BACKGROUND: Randomized controlled trials (RCTs) on bone marrow stem cell (BMSC) therapy in ST-elevation myocardial infarction (STEMI) patients have reported conflicting results. Our main objective was to critically appraise and meta-analyze best-available evidence on efficacy and safety of intracoronary administration of autologous BMSC therapy in STEMI patients after primary percutaneous coronary intervention. METHODS: We conducted a search of MEDLINE, PubMed, EMBASE, CENTRAL, Global Health, CINAHL, and conference proceedings in February 2017. Our primary outcome was all-cause mortality. Secondary and safety outcomes included cardiac death, heart failure, arrhythmias, repeat myocardial infarction, or target vessel revascularizations; or improved health-related quality of life, left ventricular ejection fraction, or infarct size. Summary relative and absolute risks were obtained using random effects models. We also evaluated the strength of evidence. RESULTS: A comprehensive database search identified 42 RCTs (3365 STEMI patients). BMSC therapy did not significantly decrease mortality (risk ratio, 0.71; 95% confidence interval, 0.45-1.11; I2, 0%; absolute risk reduction, 0.1%; 95% confidence interval, -0.71 to 0.91; 40 trials; 3289 participants; I2, 0%; low strength of evidence).
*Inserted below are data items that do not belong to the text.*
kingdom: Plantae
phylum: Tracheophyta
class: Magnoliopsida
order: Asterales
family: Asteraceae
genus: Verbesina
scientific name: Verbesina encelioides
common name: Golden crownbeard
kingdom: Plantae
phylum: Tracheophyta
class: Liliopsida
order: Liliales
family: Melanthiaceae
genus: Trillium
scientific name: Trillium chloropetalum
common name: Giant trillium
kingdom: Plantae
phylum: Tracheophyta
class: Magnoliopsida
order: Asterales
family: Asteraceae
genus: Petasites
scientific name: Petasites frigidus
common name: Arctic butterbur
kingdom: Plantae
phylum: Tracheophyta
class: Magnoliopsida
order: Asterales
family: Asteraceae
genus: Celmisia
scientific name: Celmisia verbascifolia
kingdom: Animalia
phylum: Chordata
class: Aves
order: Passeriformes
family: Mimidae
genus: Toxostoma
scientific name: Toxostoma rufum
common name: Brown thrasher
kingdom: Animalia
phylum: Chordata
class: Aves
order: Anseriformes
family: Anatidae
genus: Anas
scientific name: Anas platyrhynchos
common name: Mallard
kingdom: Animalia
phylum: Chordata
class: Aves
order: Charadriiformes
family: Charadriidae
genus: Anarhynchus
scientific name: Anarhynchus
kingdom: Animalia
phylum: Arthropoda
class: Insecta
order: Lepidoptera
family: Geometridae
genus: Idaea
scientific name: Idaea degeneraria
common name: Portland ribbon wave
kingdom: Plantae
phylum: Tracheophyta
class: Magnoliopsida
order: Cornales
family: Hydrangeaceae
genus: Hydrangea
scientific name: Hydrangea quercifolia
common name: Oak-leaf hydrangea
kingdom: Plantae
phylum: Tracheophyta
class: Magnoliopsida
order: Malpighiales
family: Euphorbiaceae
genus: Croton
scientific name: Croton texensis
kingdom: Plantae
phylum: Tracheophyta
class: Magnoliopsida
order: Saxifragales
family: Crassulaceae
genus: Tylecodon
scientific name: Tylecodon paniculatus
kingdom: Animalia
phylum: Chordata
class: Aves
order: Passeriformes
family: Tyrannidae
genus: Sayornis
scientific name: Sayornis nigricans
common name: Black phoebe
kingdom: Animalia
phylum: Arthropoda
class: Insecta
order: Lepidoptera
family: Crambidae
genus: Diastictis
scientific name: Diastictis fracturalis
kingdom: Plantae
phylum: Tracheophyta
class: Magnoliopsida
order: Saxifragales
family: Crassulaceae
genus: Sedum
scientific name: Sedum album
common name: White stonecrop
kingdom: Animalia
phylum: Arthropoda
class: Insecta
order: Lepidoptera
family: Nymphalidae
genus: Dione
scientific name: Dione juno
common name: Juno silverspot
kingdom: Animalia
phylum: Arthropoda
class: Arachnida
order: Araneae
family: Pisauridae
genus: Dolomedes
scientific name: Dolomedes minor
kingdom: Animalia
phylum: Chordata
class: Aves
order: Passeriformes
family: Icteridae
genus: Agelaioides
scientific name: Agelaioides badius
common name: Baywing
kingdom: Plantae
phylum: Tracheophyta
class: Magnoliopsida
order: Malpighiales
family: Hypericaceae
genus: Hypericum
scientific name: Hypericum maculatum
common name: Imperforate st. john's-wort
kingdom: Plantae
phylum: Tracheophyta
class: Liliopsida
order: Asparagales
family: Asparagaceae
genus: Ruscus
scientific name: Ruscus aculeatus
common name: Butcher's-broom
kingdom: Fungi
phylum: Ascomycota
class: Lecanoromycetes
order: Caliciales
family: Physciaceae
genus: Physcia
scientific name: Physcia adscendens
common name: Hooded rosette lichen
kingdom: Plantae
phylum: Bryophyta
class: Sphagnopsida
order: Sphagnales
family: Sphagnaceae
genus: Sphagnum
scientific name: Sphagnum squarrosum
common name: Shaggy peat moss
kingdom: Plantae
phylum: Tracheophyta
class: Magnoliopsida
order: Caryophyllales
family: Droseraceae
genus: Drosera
BMSC therapy had no effect on secondary or adverse outcomes. Trial sequential analysis for all-cause mortality showed no evidence of a clinically important difference, with a very low probability that future studies can change the current conclusion. CONCLUSIONS: On the basis of evidence from 42 RCTs published in the past 15 years, we provide conclusive evidence for a lack of beneficial effect for autologous BMSC therapy in patients with STEMI.